- [REQUEST]
Reproduce all of the data below line for line, with no alterations.

- [EXTRACTED RECORDS]

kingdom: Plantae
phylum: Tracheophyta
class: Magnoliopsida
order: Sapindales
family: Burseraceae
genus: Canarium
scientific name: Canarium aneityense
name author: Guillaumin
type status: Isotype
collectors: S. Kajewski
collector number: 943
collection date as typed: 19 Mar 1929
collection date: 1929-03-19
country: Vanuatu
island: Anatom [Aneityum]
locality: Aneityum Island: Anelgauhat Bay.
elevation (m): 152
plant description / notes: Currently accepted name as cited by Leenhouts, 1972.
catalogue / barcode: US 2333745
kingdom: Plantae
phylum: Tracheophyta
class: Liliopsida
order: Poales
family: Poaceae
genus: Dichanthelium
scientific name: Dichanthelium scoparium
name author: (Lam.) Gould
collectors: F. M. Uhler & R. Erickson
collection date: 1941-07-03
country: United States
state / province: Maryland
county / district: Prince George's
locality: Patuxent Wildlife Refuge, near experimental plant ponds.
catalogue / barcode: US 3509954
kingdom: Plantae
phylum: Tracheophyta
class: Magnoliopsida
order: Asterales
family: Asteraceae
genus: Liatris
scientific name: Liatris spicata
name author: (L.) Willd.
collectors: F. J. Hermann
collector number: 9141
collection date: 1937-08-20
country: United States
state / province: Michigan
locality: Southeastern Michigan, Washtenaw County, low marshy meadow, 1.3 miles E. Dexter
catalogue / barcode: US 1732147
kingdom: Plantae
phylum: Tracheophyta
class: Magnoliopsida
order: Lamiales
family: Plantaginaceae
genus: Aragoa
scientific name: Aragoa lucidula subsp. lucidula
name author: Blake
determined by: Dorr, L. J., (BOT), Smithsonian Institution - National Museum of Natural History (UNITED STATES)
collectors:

- [REPLY]
kingdom: Plantae
phylum: Tracheophyta
class: Magnoliopsida
order: Sapindales
family: Burseraceae
genus: Canarium
scientific name: Canarium aneityense
name author: Guillaumin
type status: Isotype
collectors: S. Kajewski
collector number: 943
collection date as typed: 19 Mar 1929
collection date: 1929-03-19
country: Vanuatu
island: Anatom [Aneityum]
locality: Aneityum Island: Anelgauhat Bay.
elevation (m): 152
plant description / notes: Currently accepted name as cited by Leenhouts, 1972.
catalogue / barcode: US 2333745
kingdom: Plantae
phylum: Tracheophyta
class: Liliopsida
order: Poales
family: Poaceae
genus: Dichanthelium
scientific name: Dichanthelium scoparium
name author: (Lam.) Gould
collectors: F. M. Uhler & R. Erickson
collection date: 1941-07-03
country: United States
state / province: Maryland
county / district: Prince George's
locality: Patuxent Wildlife Refuge, near experimental plant ponds.
catalogue / barcode: US 3509954
kingdom: Plantae
phylum: Tracheophyta
class: Magnoliopsida
order: Asterales
family: Asteraceae
genus: Liatris
scientific name: Liatris spicata
name author: (L.) Willd.
collectors: F. J. Hermann
collector number: 9141
collection date: 1937-08-20
country: United States
state / province: Michigan
locality: Southeastern Michigan, Washtenaw County, low marshy meadow, 1.3 miles E. Dexter
catalogue / barcode: US 1732147
kingdom: Plantae
phylum: Tracheophyta
class: Magnoliopsida
order: Lamiales
family: Plantaginaceae
genus: Aragoa
scientific name: Aragoa lucidula subsp. lucidula
name author: Blake
determined by: Dorr, L. J., (BOT), Smithsonian Institution - National Museum of Natural History (UNITED STATES)
collectors:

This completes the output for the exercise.